It’s the site of some of the biggest sporting events in the United States, especially in the fall season. It’s the home of the Cotton Bowl, Big 12 Title Game, and the Dallas Cowboys. In 2026 Dallas, along with 10 other cities in the US, will be tasked with hosting the global event of the world’s most popular sport. With cities like Los Angeles, Atlanta, and Boston the World Cup will be touching every corner of the country.
Also important to remember that this is a united set of 3 nations hosting, which includes Canada and Mexico. So why am I singling out Dallas in this article? It’s not that I believe its site will be a disaster, but it will be a spotlight on the oddities of that venue for the whole world to see.
The Accessibility of AT&T Stadium
It wouldn’t be surprising for the United States to play a lot of their matches in Dallas. The massive state of Texas has two cities in the world’s game in 2026 (Houston). It wouldn’t be a stretch to have the US play their matches in the group stage in one of the most defining venues within the union. For the other nations that may play in Dallas though, getting to the playing venue could be a very frustrating experience.

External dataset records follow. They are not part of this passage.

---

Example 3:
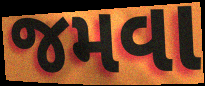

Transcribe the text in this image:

જમવા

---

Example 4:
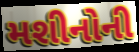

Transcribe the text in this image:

મશીનોની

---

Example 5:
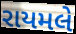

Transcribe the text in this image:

રાયમલે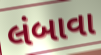
લંબાવા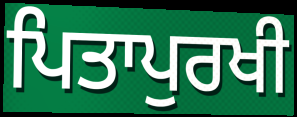
ਪਿਤਾਪੁਰਖੀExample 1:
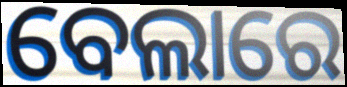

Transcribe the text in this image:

ବେଲାରେ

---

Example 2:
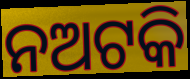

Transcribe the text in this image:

ନଅଟକି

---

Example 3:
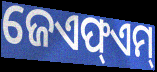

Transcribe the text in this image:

ଜେଏଫ୍ଏମ୍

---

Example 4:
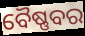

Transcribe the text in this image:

ବୈଷ୍ଣବର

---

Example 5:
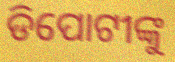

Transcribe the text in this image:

ଡିପୋଟୀଙ୍କୁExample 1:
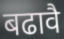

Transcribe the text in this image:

बढावै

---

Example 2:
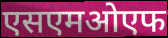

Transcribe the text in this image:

एसएमओएफ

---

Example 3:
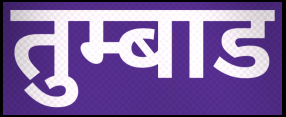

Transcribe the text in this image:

तुम्बाड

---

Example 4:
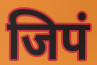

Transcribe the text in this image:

जिपं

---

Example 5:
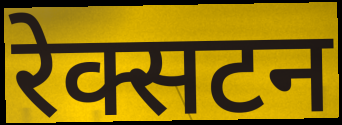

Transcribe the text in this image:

रेक्सटनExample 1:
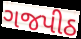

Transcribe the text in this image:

ગજપીઠ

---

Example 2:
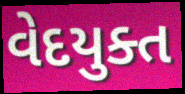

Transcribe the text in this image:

વેદયુક્ત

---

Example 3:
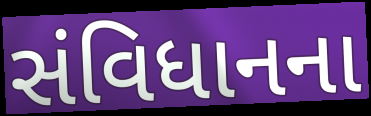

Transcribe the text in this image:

સંવિધાનના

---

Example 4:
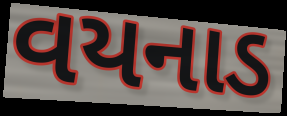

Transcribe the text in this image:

વયનાડ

The idea of private transportation being the only way to get from point A to point B is no new phenomenon for an American. But what about a visitor from a nation that has public transport available to them in almost every city? With the expanded format of the ‘26 World Cup, there will be 48 teams competing, bringing large concentrations of people to North America. In a study done by the National Academic Press Switzerland uses transit half as much as automobiles. For perspective on the US, 45 trips are used by cars for every 1 trip used by transit.
So what does this have to do with AT&T Stadium? It is completely inaccessible by public transit and has been since 2013. The only way to reach it without a personal vehicle is to use a rideshare program. Not that it would be impossible for a visitor to navigate a rideshare program, or rent a car in a city, but it probably will be a headache.

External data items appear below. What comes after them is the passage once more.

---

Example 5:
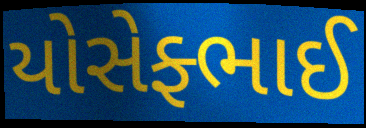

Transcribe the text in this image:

યોસેફ્ભાઈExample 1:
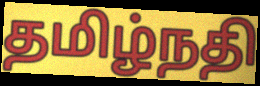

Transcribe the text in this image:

தமிழ்நதி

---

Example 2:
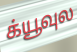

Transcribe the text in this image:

க்யூவுல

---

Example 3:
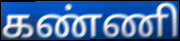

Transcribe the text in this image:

கண்ணி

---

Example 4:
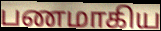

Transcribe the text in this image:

பணமாகிய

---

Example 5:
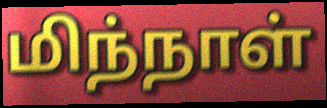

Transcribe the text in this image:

மிந்நாள்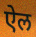
ऐल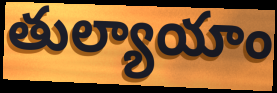
తుల్యాయాం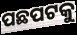
ପଛପଟକୁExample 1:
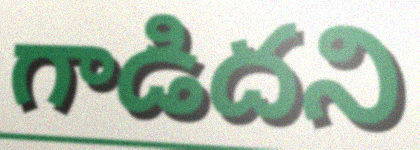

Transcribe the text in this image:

గాడిదని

Cities like New York probably won’t be a problem for many folks traveling to the World Cup, which has some of the best transit in the United States. While that is the complete opposite of the spectrum when being compared against Dallas, it’s important to note.
Fans of nations visiting the United States won’t have much say in what city their squad plays in. It’s too late now, but if more sites had easier access to transit before FIFA made its decision it would have been easier for fans to experience not only the action of the matches but all of what the host cities have to offer. Although maybe endless highways and being next to a McDonald’s and Walmart is as American an experience as it gets.

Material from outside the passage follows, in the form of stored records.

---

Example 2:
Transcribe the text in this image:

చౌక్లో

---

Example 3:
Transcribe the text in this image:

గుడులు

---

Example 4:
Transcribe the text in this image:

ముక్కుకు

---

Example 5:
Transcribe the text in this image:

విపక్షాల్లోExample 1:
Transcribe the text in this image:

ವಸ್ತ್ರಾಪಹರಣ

The Mighty Power of the Sun
Anyone familiar with AT&T Stadium probably knows about the sometimes-blinding glare of the Texas sun that the venue faces.
(Photo Cred: Ronald Martinez/Getty Images)
It was especially bad during last year’s NFL postseason matchup between the Cowboys and 49ers. Besides match scheduling, there’s not much the World Cup can do to counteract this glare. There’s very little interest from Jerry Jones to have curtains curb the light during in-game action. Trust me I’m no world-class athlete, but I will not envy the keepers playing in Dallas. If I had to defend the net on the east side and had a long shot coming my way, I’d hope there’s a possibility to take a mulligan.
This glare is almost certainly going to cost a team a match, it’s cost NFL teams plays and possessions. With the fact that AT&T Stadium will probably have to alter its playing field (WFAA Dallas), this site will be the most interesting to pull off. FIFA has already made its bed though, there’s probably no going back to other sites like Nashville or Edmonton if some underlying problems rear their ugly head.
Even so, with the event being relatively far out, there’s time to figure issues out and mediate upcoming hiccups. While this article may sound panicky, the proverbial other shoe hasn’t dropped. There might not even be another shoe to drop, but it will certainly be interesting to see the pains it will take to pull off Dallas as a host site. Hopefully, the planners and laborers on the ground have paid overtime in their contract to work this event, because they might need it.